Manny Machado, Bryce Harper and Philly’s Unhealthy Obsession With “Hustle”
We’ve got to get over this, people.
It was embarrassing. Manny Machado — the youngest (26), arguably most talented baseball player to hit free agency since Alex Rodriguez inked a quarter-billion-dollar contract as a 25-year-old in 2000 — was making his much-anticipated visit to Citizens Bank Park, where the Phillies brass would pitch him on the finer points of Kaplerball. Phillies Nation was refreshing Twitter compulsively for news on that cold December day. But there were a few folks, led by the likes of Angelo Cataldi, who were skewering the infielder over comments he’d made after failing to run out a ground ball in the playoffs.
“I’m not the type of player that’s going to be ‘Johnny Hustle’ and run down the line and slide to first base and … you know, whatever can happen,” Machado said of the incident. “That’s not my cup of tea, that’s not who I am.”
Critics homed in on “Johnny Hustle” and “not my cup of tea” like MAGA trolls on a #pizzagate meme. We’ll grant that Machado’s glib delivery obscured his nevertheless valid point: Players who leave it all out on the field are often unable to stay on the field. And players with Machado’s talent are definitely most useful in the lineup, not on the DL because they tweak a hammy on a routine grounder or shatter their faces running into a wall. (No disrespect, Aaron Rowand.)
Philadelphia has a history of canonizing players who, seemingly through sheer determination, eke a little extra value out of mediocre talent.
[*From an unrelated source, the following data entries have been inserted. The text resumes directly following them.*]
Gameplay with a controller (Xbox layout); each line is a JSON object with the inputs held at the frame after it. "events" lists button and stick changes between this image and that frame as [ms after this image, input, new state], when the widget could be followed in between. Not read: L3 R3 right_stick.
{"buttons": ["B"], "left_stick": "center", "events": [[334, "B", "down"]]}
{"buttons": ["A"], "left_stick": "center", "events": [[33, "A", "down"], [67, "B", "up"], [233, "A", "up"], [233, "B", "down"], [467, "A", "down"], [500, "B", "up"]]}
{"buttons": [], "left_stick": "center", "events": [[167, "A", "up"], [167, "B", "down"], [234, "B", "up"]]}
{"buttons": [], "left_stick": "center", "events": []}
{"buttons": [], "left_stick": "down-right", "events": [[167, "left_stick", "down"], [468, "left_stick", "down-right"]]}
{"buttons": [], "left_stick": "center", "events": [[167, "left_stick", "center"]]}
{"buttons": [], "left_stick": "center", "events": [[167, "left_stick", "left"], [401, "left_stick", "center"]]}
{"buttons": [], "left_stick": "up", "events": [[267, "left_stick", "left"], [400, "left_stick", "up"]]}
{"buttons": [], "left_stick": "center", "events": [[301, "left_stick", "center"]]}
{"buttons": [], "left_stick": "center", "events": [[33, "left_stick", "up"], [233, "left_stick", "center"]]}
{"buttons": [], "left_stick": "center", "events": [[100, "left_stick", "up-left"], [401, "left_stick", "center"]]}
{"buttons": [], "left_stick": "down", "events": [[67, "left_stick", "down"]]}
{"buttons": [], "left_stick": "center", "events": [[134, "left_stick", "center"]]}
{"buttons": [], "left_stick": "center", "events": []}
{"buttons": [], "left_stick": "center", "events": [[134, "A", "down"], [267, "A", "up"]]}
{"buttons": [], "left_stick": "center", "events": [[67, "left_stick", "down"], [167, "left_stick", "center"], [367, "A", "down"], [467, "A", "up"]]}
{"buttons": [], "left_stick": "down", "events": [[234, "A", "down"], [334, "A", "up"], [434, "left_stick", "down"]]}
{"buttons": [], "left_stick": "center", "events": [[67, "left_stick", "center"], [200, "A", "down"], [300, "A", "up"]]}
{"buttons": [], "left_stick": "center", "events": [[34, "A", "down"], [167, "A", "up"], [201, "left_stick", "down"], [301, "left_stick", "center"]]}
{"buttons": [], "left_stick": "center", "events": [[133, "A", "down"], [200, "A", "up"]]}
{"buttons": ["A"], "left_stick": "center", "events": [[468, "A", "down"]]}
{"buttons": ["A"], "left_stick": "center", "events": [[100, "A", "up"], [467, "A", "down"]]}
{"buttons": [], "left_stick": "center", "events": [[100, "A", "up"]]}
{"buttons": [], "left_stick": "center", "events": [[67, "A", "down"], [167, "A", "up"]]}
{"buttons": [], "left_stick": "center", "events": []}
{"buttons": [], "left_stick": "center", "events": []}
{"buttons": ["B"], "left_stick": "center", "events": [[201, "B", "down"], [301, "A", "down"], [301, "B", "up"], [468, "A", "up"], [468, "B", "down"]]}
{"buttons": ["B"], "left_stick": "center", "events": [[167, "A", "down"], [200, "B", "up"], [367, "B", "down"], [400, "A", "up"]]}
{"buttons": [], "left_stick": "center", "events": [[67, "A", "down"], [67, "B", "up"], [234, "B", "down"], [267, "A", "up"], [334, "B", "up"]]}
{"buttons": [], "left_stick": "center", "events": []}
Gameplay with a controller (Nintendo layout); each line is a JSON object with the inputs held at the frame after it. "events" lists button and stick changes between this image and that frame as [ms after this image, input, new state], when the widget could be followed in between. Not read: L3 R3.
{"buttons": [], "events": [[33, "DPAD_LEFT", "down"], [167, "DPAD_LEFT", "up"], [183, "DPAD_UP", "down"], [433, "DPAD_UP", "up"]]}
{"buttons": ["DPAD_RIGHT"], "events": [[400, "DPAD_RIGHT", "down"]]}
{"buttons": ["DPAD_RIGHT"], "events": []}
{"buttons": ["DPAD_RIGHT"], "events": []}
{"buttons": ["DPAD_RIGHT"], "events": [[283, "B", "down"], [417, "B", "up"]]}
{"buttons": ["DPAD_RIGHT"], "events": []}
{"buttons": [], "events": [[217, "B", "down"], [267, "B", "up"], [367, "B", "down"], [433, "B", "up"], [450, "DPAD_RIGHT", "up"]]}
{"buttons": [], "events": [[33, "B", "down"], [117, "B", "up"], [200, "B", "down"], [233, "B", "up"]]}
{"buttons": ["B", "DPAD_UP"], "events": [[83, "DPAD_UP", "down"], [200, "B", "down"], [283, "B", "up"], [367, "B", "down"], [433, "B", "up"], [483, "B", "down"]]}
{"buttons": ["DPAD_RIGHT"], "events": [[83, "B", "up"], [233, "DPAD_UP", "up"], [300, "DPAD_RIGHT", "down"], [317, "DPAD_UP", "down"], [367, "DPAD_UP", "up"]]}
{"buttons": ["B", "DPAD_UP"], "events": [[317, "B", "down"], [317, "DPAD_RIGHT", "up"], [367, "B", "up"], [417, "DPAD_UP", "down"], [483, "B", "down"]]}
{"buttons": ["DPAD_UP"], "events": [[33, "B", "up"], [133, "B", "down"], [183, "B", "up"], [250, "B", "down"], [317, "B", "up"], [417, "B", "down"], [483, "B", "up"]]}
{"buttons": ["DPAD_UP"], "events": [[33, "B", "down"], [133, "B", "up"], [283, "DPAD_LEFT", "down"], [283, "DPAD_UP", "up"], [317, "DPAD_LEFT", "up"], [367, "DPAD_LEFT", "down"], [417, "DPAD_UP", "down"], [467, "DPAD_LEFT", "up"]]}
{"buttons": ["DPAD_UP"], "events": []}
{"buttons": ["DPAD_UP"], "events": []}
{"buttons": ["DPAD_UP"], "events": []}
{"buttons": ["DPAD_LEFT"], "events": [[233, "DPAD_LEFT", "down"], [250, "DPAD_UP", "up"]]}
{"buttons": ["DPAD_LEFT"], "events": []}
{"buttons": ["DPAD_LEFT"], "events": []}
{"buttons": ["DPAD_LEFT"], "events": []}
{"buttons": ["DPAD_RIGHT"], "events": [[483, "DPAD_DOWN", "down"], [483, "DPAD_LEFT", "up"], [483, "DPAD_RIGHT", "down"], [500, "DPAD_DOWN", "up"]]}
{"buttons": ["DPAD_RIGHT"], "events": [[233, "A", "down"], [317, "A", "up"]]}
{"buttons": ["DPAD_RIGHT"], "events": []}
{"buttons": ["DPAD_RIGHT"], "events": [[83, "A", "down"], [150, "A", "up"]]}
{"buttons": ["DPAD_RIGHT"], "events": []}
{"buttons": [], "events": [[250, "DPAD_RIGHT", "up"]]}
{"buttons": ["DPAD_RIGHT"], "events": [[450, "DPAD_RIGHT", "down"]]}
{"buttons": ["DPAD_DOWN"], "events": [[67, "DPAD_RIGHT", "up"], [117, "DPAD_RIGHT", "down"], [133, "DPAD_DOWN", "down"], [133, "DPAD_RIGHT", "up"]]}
Every team needs those players. But it’s important to remember that this is a city that in the 1970s deified a scrappy, no-stick hotheaded asshat like shortstop Larry Bowa while it hectored supposedly aloof third baseman Mike Schmidt for the duration of his Hall of Fame career. All because Schmidt made the most Herculean feats look easy, while Bowa’s accomplishments appeared to require maximum effort.
That’s the tricky bit about talent. Athletes who have it make things look effortless. It’s not that they’re not trying, that they didn’t put the work in, or that they don’t want it as much. You don’t earn a nine-figure contract by phoning it in. Sure, as a fan, you want your megabucks player to play hard, but ultimately, you want that player to, y’know, be healthy enough to play.
After months of anticipation, Machado has signed with the Padres, a team that was on precisely nobody’s radar when free agency began. Rumors floated throughout the offseason that Machado just wasn’t sold on playing in Philadelphia. And now we’re hearing whispers that Bryce Harper, the winter’s other big free-agent prize, is “unsure” about the city, too. Maybe it’s a bargaining ploy. Maybe it’s true. What’s certain is that if they both ultimately sign elsewhere as a result of caterwauling from the peanut gallery here, then shame on us. And if we do end up signing Harper (who’s also been accused of dogging it from time to time), well — I cannot believe I’m typing this — here’s hoping Phillies fans can take a lesson in classiness from Eagles fans this year.
Published as “Hustle Ain’t Everything” in the March 2019 issue of Philadelphia magazine.